Mendigos instalados numa rua do Rio Comprido enrolam os colchões sujos em que dormiram e os escondem junto a um depósito de lixo. Um deles, com mãos negras de ceroto, tira de um saco um pedaço de pão e começa a mastigá-lo; outro atravessa a rua e entra num boteco em busca de um trago. Pouco adiante, pivetes, sentados na escada de um edifício, fumam maconha e riem. Uma senhora, que leva um menino pela mão, muda de calçada, com medo. Na esquina próxima, vê-se estacionado um carro de polícia, com uma porta aberta; um policial, recostado nele, observa as pessoas com indiferença, mas é despertado por disparos vindos de um beco no fim da rua. Em Ipanema, um ladrão, ao roubar o rádio de um carro, morre fulminado por um enfarte. Bandidos assaltam 33 turistas ingleses num ônibus de turismo ao entrar no aterro do Flamengo. Mesmo assim, Cláudia consegue voar entre os móveis de seu quarto, na rua senador Eusébio.
A noite, como um fumo negro, subiu do asfalto e foi tomando a cidade inteira. Os carros acenderam os faróis e, ali no Centro, os edifícios têm os seus pavimentos iluminados. Pouco a pouco, a escuridão tinge todos os objetos, todas as pessoas. No Centro Cultural do Banco do Brasil, o cinema está lotado. As salas de exposição já se fecharam, mas, no térreo, alguma pessoas ainda conversam junto ao balcão onde se servem café e refrigerantes.

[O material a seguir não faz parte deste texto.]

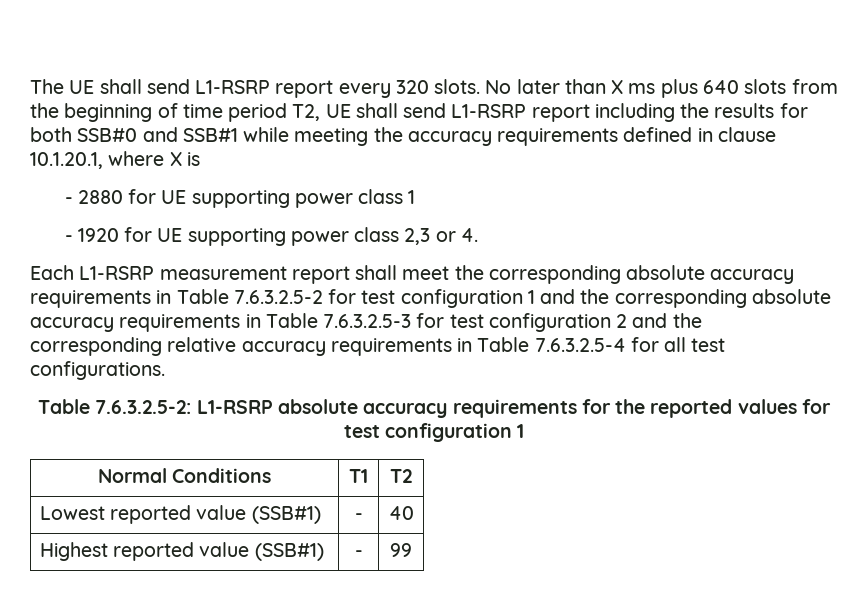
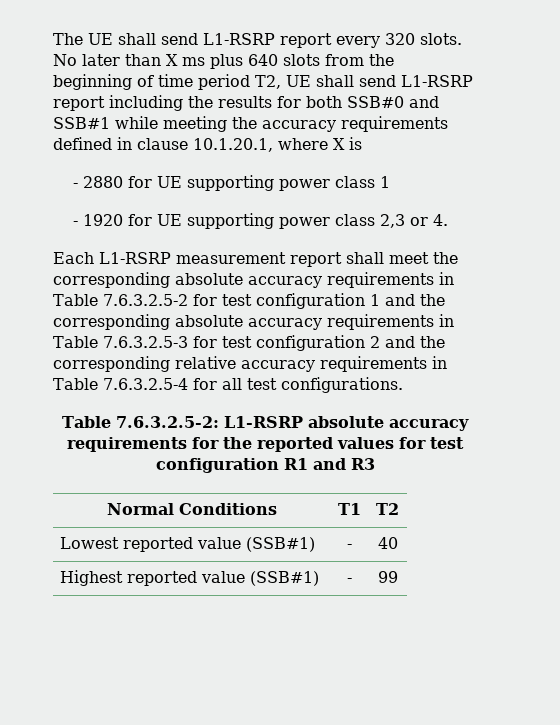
[517,424,525,438] 1 -> [283,458,375,470] R1 and R3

As primeiras horas da noite são de tensão e ansiedade. Mas, com o passar das horas, o tráfego intenso que ocupara as grandes avenidas foi diminuindo até fluir normalmente. As garagens dos edifícios residenciais se enchem de veículos, as mães, os pais de família estão agora em suas casas e, depois do jantar, em diferentes bairros, acompanham na televisão as histórias implausíveis das novelas de TV. Os jovens, os homens solitários, as mulheres inquietas enchem os bares espalhados por toda a noite carioca e se embebedam. Um adolescente drogado, na Ilha do Governador, com uma faca de cozinha, degolou a avó que se negara a lhe dar mais dinheiro para comprar cocaína e agora está deitado em seu quarto, que estremece ao som de um rock pesado.
Amanhece. A luz do sol desfaz a neblina que o frio da madrugada acumulara sobre os tetos A cidade começa a despertar, as primeiras pessoas caminham para a estações de trem e pontos de ônibus; uns vão para o trabalho, outros à procura de emprego. Na porta dos hospitais longas filas de enfermos que esperam atendimento desde a noite anterior.
Um avião cruza o céu do Rio de Janeiro, a caminho da Europa. Dá para ver lá embaixo a cidade aparentemente tranqüila entre as águas e as montanhas. Nem buzinas, nem disparos, nem queixas, nem risos, nem soluços, nada disso se pode ouvir voando sobre ela a 800 km por hora.